Başkan Gürkan, daha sonra Karamollaoğlu ve beraberindekilere 118 yıldır belediye binası olarak kullanılan tarihi binayı gezdirerek, Atatürk Odası ve tarihi binanın duvarlarını süsleyen tablolar hakkında bilgi verdi.

'BU MEMLEKETİ SİZ İSYANA ZORLUYORSUNUZ'

Saadet Partisi (SP) Genel Başkanı Temel Karamollaoğlu, partisinin düzenlediği 'Türkiye'nin meseleleri ve çözüm yolları' isimli konferansa konuşmacı olarak katıldı. Karamollaoğlu salona girişte 'Saadet gelecek, zulüm bitecek' sloganlarıyla karşılandı. Ak Parti hükümetinin politikalarını eleştiren SP Genel Başkanı Karamollaoğlu, adalet mekanizmasının felç olduğunu belirterek, "Bir ülkede adalet olmazsa huzur ve barış olmaz.

Bugün adalet mekanizması felç edildi. Bunun kabahatini Fetullah Gülen ekibine yüklediler ama bu ekip kendiliğinden bu makamlara gelmedi. Fetullah Gülen ekibini bu arkadaşlar getirdiler. Yıllarca beraber oldular, türküler söylediler. Belli bakanlıkları onlara tahsis ettiler. Adalet Bakanlığı'nı ben mi onlara... Siz verdiniz. Emniyeti kökten siz teslim ettiniz bu arkadaşlara. Başka müesseselerde yerleşmelerine, imtihanlara müdahale etmelerine, her imtihan döneminde 'burada hile var denilirdi' üstü örtülür başka bir hile ile. Gene onların istediği elemanlar seçilirdi. Sizin iktidarınız zamanında oldu ama bunu kabullenmek yetmiyor.
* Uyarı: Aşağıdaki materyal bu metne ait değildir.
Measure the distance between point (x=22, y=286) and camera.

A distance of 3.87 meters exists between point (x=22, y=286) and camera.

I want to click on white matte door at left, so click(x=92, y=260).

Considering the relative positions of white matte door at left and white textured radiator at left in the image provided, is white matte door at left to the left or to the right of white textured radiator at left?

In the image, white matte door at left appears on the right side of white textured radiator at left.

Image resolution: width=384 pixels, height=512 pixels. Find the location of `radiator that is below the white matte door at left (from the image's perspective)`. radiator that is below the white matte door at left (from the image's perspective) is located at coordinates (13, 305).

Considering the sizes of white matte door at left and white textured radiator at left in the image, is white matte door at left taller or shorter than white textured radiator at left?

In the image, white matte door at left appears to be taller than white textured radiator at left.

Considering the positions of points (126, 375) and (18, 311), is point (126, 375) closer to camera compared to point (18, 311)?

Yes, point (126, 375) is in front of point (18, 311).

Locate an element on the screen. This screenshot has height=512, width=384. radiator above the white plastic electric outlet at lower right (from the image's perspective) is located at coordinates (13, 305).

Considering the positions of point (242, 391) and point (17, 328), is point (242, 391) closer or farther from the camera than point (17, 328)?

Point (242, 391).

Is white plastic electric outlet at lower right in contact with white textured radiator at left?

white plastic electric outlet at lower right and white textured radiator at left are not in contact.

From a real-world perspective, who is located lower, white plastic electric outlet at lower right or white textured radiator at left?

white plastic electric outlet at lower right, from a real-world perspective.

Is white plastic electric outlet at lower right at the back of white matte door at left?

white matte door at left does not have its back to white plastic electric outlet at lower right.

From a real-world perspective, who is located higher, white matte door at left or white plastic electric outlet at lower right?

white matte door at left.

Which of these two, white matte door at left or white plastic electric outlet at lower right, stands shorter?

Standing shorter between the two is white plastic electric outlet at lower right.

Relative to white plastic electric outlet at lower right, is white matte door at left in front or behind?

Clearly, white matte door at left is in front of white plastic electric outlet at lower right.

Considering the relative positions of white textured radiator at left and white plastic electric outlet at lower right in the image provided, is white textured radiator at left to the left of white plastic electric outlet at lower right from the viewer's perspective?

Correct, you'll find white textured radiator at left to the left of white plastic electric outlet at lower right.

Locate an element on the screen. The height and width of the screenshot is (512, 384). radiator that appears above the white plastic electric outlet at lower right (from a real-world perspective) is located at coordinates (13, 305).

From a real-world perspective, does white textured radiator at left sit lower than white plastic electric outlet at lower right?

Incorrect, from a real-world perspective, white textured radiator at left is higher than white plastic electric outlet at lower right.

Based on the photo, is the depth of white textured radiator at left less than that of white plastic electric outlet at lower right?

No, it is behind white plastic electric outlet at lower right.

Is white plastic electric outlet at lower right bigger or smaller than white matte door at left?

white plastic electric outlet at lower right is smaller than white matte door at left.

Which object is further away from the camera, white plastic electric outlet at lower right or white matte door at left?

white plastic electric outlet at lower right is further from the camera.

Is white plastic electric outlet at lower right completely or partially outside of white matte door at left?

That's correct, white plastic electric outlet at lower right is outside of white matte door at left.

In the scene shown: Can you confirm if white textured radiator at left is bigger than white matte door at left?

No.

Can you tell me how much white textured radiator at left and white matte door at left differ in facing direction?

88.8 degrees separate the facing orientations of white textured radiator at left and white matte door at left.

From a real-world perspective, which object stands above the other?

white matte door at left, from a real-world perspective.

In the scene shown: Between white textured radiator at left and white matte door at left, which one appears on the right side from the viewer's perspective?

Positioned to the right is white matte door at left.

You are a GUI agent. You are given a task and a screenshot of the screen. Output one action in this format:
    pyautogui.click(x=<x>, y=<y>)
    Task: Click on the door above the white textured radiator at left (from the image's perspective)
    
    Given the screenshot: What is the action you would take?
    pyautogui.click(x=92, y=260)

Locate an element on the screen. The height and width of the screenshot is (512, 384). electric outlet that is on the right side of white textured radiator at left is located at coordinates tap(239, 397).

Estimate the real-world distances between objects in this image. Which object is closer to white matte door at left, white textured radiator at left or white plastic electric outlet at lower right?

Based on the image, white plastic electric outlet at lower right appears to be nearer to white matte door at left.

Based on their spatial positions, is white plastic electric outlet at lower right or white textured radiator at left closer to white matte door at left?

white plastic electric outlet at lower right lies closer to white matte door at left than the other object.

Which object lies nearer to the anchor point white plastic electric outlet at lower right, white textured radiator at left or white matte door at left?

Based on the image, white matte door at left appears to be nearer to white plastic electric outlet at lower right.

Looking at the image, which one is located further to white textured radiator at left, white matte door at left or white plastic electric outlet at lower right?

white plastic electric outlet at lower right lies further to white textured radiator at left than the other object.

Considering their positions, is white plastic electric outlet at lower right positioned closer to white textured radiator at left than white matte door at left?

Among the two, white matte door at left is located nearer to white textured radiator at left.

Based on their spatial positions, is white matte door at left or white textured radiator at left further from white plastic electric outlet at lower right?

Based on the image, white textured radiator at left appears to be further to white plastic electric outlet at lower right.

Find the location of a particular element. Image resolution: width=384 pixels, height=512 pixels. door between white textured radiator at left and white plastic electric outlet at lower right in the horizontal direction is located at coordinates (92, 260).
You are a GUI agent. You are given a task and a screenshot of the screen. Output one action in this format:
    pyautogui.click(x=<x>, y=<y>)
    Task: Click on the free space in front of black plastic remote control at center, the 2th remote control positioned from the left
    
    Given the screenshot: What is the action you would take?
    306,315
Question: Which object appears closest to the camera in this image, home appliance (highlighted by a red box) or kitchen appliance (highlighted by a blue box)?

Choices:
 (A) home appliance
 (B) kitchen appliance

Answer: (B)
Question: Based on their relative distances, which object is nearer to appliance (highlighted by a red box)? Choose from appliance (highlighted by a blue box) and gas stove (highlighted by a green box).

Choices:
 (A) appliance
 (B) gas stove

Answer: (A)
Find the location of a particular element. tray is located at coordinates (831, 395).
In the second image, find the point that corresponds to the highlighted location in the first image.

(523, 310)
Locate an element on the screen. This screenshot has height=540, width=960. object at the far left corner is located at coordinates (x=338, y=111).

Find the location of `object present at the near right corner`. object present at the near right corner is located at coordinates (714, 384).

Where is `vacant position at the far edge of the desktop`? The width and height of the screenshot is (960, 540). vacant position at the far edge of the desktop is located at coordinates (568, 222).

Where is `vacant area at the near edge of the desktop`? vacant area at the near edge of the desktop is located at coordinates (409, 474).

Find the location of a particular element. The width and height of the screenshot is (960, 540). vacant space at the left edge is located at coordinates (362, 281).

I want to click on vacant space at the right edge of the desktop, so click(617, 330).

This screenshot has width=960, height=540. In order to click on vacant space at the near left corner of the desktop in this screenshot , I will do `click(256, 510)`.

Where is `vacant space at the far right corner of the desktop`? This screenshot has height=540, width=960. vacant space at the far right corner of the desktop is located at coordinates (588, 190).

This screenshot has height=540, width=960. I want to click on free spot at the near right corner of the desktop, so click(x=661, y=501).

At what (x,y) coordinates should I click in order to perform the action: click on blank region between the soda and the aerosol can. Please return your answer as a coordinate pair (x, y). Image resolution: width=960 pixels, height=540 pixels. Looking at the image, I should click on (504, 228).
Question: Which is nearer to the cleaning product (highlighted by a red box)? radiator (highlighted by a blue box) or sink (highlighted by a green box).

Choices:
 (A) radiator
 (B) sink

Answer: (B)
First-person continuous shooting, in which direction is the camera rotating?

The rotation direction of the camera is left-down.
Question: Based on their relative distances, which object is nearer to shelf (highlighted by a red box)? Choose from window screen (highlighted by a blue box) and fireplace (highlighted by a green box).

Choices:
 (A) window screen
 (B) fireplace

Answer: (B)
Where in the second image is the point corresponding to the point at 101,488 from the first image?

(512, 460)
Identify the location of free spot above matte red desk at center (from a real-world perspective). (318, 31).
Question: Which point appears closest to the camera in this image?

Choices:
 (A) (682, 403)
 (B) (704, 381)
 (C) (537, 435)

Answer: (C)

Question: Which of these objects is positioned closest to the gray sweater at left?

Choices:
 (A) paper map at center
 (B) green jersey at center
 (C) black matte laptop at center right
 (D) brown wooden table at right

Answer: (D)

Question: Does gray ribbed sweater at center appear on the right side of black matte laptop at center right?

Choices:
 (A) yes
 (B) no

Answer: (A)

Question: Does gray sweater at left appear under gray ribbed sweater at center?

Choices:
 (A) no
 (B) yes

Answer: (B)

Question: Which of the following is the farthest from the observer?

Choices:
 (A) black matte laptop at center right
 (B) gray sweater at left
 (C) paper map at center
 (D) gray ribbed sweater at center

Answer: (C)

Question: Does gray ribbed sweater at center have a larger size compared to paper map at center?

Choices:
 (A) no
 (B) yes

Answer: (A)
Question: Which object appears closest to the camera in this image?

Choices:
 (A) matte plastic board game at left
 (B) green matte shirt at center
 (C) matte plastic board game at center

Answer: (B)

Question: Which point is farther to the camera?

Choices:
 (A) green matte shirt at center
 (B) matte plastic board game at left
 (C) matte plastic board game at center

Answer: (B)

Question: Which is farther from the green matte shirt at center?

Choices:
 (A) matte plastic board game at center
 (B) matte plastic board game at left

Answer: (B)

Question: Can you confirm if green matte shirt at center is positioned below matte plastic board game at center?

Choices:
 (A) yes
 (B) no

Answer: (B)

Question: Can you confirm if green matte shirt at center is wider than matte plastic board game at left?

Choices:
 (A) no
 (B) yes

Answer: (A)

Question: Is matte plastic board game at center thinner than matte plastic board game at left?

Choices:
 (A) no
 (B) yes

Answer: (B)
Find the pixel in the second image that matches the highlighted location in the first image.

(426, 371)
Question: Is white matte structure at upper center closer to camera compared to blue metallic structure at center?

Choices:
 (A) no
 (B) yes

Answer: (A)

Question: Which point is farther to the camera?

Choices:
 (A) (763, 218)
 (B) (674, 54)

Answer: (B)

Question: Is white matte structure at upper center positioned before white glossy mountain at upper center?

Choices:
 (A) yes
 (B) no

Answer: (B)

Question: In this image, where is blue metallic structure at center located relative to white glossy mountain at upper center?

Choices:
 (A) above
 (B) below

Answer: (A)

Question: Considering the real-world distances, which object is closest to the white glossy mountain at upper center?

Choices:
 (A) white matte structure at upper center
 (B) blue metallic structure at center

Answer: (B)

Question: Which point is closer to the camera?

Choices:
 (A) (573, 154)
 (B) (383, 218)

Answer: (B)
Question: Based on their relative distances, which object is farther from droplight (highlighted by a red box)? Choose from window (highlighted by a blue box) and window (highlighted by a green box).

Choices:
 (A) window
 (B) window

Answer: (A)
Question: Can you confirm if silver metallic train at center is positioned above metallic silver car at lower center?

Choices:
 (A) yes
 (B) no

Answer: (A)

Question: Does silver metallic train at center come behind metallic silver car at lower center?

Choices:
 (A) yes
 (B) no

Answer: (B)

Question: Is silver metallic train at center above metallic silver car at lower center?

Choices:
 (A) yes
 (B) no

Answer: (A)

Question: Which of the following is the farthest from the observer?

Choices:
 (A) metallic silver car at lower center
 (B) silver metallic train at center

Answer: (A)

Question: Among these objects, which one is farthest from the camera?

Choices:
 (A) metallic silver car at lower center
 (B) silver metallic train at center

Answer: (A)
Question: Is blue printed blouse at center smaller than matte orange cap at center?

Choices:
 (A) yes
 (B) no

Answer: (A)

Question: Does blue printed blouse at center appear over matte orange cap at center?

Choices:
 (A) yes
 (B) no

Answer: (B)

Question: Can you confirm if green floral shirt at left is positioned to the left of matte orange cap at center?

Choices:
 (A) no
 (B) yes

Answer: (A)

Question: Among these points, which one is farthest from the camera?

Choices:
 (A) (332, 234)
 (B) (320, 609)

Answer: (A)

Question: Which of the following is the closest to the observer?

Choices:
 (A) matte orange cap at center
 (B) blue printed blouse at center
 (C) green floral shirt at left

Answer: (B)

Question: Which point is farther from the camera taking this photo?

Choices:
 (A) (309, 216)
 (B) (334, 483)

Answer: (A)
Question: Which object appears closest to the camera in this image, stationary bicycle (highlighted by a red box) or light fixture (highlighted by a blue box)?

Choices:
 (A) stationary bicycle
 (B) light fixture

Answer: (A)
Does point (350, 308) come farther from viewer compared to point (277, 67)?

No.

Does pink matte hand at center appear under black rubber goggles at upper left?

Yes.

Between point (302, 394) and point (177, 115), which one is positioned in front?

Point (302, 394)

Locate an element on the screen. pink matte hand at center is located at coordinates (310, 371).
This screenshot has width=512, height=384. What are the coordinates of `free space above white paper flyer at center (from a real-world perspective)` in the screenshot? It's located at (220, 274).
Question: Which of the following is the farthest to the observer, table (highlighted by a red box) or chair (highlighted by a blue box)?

Siz burada 'Allah beni affetsin. Aldanmışım' diyerek kurtulamazsın. O insanlarında af dileme hakkı olduğunu mecburiyetindesin. Bu tek taraflı çalışmaz. Onun için şuanda Türkiye'de adalet müessesesi maalesef felç oldu. OHAL bundan dolayı kesinlikle 'biz bundan vazgeçemeyiz, korkuyoruz ikinci bir ayaklanma olabilir' diyor. Eğer siz böyle gider baskıyı arttırırsanız hiç tereddütünüz olmasın Allah muhafaza etsin ama bir kalkışma meydana gelir müsebbibi de siz olursunuz. 

Çünkü kalkışmalar baskı neticesinde, kalkışma bazen bir menfaati temin etmek için yapılır, bazen de baskıdan nefes alamayanlar isyan ederler. Bu memleketi siz isyana zorluyorsunuz. Zorlamayın, hata ediyorsunuz. Adalet olan yerde hata yapılır ama adalet mekanizması kendi hatasını düzeltir. Ama yöneticiler adalet üzerinde baskı kurarsa adalet tedavi edilemez" diye konuştu.